The report calls for an integrated national strategy. Let's call it 7 points of light:
- Public-private collaboration of government, commercial companies, academic institutions, and advocacy groups
- Application of science and technology that can make rare disease research and product development faster, easier and less expensive
- More trial design and use of analytical tools tailored to doing research in small populations
- Sharing research resources and infrastructure to better leverage scarce funding, data, biological specimens and rare disease-patient participation
- Reasonable rewards and incentives to private sector innovation and prudent use of public resources to meet targeted goals when appropriate
- Adequate staff with expertise on rare disease research and product development in public agencies funding biomedical research on rare diseases or regulating drugs
- Mechanisms for weighing priorities for rare disease research and measuring progress toward these goals
The IOM recommended the NIH develop a comprehensive action plan that covers all institutes and centers. The plan should cover program planning, grant review, training and coordination of all research. Further the NIH, should work with industry, academia, and voluntary organizations to develop a comprehensive system of shared resources for discovery research on rare diseases. This should include a public repository of available animal models (see Sigma-Aldrich SAGE Labs) for rare disorders that reflect disease mechanisms. It should also include a public repository of biological and molecular mechanism data.
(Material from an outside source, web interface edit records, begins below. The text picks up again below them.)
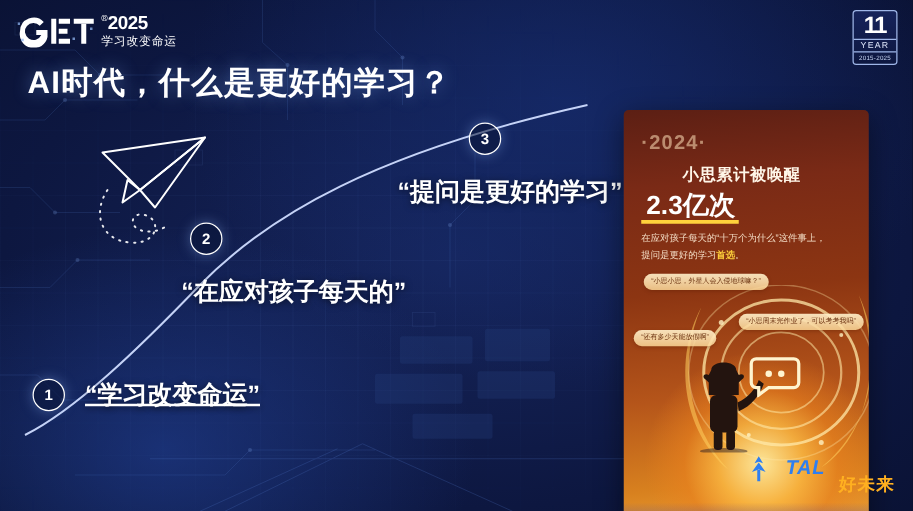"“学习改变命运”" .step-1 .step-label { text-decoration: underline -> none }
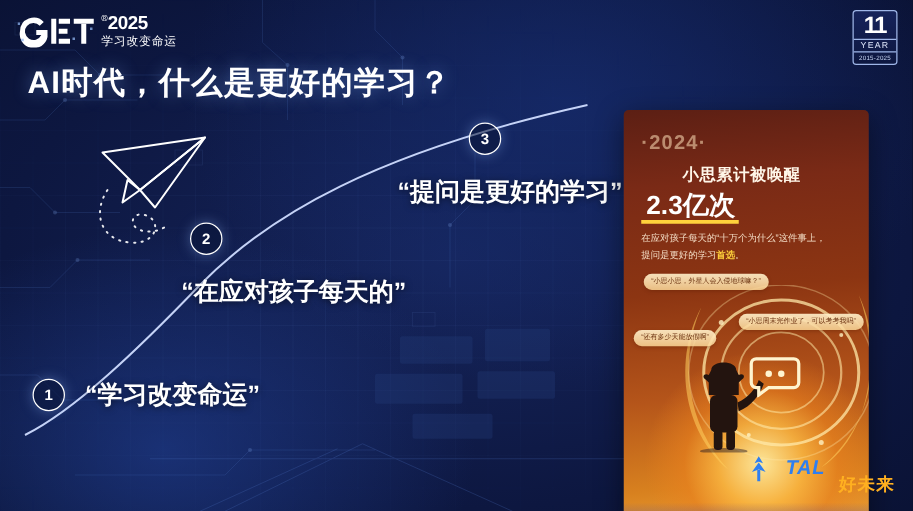"TAL" .tal { gap: 11px -> 5px }
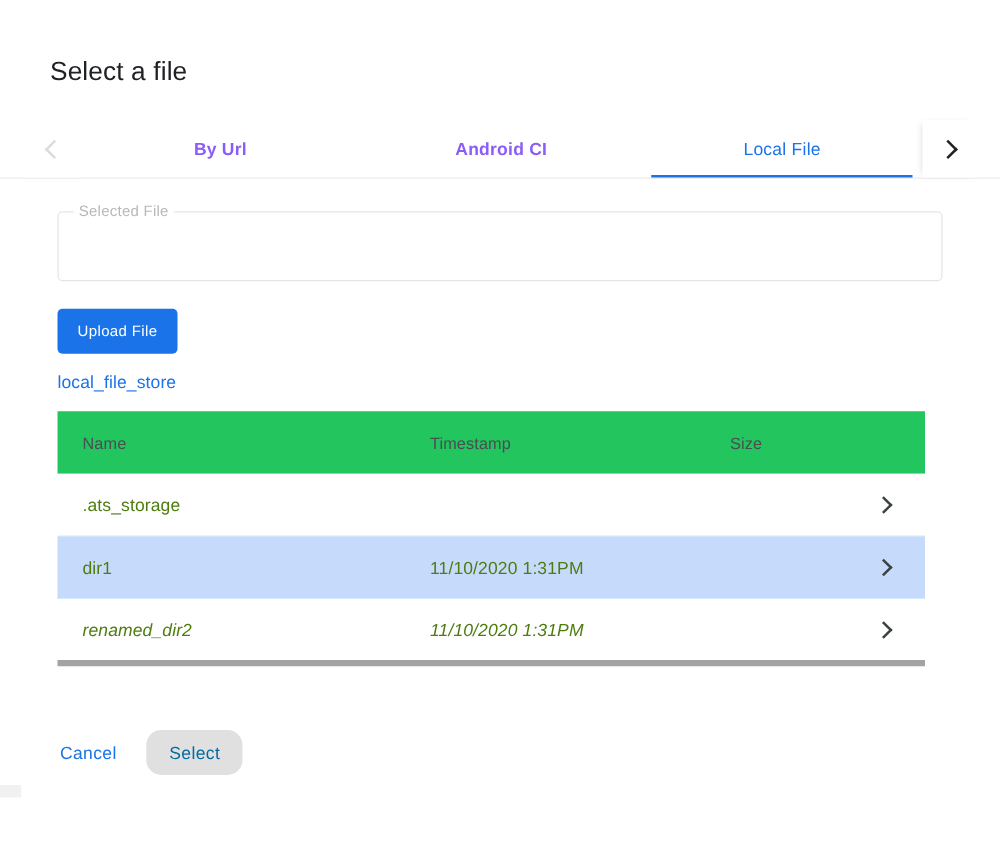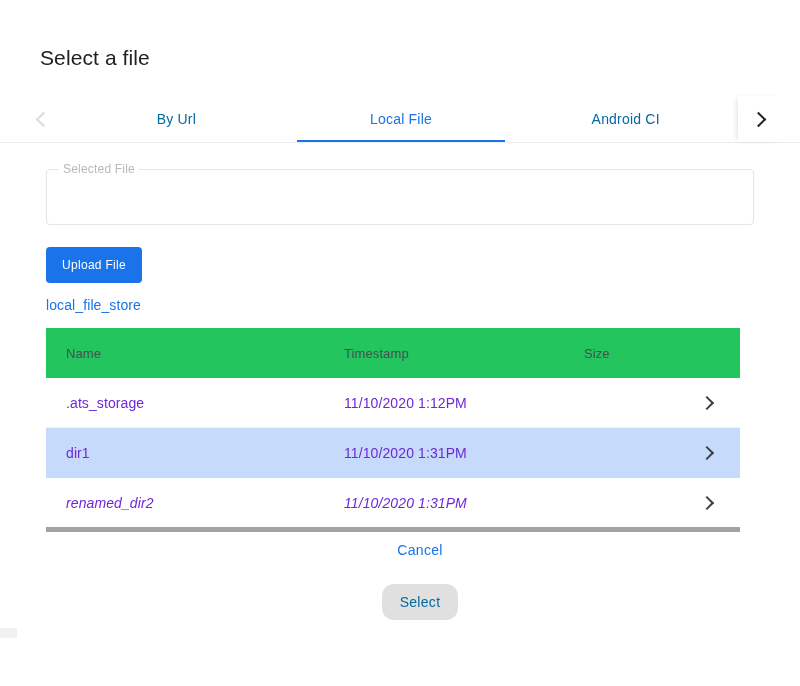"By Url" .tab { color: #0369a1 -> #8b5cf6; font-weight: none -> bold }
Mechanisms exist to encourage developement of orphan drugs for rare diseases like the Orphan Drug Act 1983 and NIH's Rare Diseases Clinical Research Network. IOM recommends more be done to identify and implement collaborative strategies with an eye toward reducing development costs. The NIH should coordinate the new Cures Acceleration Network with the Rare Diseases Clinical Research Network, the Clinical and Translational Science Awards program, and the grants programs of FDA's Office of Orphan Product Development.
Pulling it all together the IOM calls on the Secretary of DHHS to establish a national Task Force to see it through over the next 4 to 8 years. Time to get busy.
Posted by Bruce Lehr October 7th 2010.